All-guy work party is a
happening waiting to accident

Our work party had spent several injury-free hours repairing some docks in Kaneohe Bay, which we should have known was too good to be true. After all, when you get several guys together with power saws, drills, hammers (sledge and regular), nails, bolts, jacks and cement blocks, something bad is going to happen. I think it's a rule.

With my well-documented history of self-inflicted construction appliance injuries, I was happy to stand back and let others risk life, limb, fingers, toes and other assorted appendages operating the heavy machinery. I was the designated "hammer dude" whose duty it was to hammer in nails after massive beams were cut with a massive, industrial-strength circular saw and jacked into place under the sagging pier. Hammer-related injuries, I knew, are frequent and inevitable but generally non-life-threatening, so I was game.

Actually, the beams weren't massive, but any large piece of wood can become a weapon in the hands of a testosterone-laden work party, which we proved about four hours into the job. I won't name names here because there is no individual blame to be assigned when a clump of guys are at work. What happened was this: The "circular saw guy" -- who owned the saw and ironically insisted on running it so that no one would get hurt -- was cutting the end off of a wood beam when a chunk the size of a softball shot through the air like a rocket, slamming into the face of the "jack guy," standing 10 feet away. The "jack guy" fell backward in a strangely graceful manner, ending up on his back on the reef looking very much dead. It turned out that the block of wood had only hit him on the forehead, a good inch and a half above his right eye, and he was only unconscious for about 20 seconds. So we were lucky there.

Being guys, we spent the next 10 minutes telling each other exactly how we saw the incident go down, which was helpful to the victim since all he remembered was a chunk of wood approaching his head at a high velocity. After a few "Whoa boys" and low whistles, our heartbeats had settled down to the point where we could go back to work.

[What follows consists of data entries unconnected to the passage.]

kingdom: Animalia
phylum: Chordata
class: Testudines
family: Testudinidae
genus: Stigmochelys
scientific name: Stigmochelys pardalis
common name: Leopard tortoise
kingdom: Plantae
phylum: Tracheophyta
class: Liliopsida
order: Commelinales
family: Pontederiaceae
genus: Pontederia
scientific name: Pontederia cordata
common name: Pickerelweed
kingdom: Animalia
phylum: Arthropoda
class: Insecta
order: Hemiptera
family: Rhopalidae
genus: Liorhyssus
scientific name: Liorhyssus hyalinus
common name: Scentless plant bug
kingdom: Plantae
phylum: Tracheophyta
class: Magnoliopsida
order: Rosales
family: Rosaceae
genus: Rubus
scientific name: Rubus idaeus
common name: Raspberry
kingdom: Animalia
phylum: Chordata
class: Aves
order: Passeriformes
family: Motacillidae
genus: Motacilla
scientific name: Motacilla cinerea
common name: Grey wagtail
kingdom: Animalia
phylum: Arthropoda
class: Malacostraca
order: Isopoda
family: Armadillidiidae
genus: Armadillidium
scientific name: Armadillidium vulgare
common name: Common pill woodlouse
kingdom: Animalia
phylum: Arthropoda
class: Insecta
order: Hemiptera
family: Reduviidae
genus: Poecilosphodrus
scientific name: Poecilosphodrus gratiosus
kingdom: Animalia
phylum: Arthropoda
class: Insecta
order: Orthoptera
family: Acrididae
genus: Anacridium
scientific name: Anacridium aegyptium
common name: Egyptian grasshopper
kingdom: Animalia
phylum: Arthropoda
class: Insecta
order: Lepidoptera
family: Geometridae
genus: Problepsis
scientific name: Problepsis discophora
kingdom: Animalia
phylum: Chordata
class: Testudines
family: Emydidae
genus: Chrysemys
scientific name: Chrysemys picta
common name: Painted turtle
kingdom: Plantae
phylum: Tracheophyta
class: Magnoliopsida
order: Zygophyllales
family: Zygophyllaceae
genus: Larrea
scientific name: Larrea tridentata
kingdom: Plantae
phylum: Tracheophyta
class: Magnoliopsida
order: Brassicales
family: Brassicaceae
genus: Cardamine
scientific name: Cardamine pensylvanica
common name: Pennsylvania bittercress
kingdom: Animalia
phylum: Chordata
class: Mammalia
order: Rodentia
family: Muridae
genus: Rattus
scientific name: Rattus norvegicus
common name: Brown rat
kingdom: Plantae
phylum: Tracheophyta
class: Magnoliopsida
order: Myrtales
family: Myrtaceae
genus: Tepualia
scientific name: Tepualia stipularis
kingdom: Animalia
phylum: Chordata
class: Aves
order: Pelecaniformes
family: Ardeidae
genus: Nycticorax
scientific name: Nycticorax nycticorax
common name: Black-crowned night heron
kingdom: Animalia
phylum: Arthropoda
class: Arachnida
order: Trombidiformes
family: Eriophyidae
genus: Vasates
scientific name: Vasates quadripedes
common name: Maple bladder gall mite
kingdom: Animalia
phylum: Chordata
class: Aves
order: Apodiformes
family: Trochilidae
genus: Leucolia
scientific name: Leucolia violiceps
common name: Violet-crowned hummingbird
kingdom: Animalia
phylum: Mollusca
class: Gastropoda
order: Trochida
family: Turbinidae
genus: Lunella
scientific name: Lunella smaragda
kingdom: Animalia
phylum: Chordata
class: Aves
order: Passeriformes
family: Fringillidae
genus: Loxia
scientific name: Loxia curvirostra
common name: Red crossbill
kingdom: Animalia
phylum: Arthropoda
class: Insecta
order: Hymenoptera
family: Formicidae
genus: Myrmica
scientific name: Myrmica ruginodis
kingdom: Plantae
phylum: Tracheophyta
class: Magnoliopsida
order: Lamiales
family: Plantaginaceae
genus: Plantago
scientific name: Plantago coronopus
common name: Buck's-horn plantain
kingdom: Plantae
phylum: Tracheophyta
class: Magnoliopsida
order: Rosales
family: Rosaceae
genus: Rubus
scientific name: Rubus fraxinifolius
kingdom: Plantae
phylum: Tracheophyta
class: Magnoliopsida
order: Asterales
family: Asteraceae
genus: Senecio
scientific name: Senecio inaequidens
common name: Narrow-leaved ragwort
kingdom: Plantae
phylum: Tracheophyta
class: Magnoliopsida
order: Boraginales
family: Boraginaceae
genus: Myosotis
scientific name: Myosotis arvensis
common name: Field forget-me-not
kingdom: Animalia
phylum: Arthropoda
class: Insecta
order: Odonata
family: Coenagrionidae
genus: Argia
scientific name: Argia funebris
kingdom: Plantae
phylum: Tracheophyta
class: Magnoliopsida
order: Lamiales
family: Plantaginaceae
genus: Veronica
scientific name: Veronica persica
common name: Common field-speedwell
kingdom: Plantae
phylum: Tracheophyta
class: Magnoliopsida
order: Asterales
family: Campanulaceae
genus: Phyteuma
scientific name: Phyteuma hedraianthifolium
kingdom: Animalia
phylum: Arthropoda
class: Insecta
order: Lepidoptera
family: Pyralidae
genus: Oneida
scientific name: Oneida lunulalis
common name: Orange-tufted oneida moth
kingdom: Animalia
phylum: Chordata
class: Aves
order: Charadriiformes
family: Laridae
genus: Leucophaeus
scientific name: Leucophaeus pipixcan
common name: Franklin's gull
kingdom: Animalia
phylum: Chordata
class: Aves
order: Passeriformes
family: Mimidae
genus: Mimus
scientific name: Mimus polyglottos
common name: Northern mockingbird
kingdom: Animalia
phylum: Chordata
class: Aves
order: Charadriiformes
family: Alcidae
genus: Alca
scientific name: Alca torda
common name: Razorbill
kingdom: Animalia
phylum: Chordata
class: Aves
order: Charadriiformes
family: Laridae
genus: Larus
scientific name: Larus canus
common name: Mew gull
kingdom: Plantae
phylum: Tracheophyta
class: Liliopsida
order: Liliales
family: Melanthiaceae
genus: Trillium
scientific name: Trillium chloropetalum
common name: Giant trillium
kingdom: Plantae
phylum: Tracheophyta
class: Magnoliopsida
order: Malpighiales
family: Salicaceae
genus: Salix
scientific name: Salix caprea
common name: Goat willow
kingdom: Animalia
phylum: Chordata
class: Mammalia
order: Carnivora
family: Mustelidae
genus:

Afterward, at the mandatory beer-fueled decompression session, talk inevitably led to all the tool-related accidents and near misses we had either witnessed or experienced firsthand. I supplied stories of how I accidentally cut a power saw's electric cord in half while the saw was running and managed not to get electrocuted. Another time, while wielding an electric chain saw with one hand, the blade came in contact with the palm of my other hand, just barely leaving a mark on the skin. A little further and one hand would have been in a permanent "shaka" sign.

There was the tale of a guy who shot a nail through three fingers with a nail gun, while another nail gunner managed to fire one through the fleshy part between his thumb and forefinger. We remembered state legislator Fred Hemmings chopping off several toes with his lawn mower and somebody else hitting himself in the forehead with a hammer, leaving a permanent indention.

Considering the historical record, our work party was quite successful. What's a minor subdural hematoma among friends?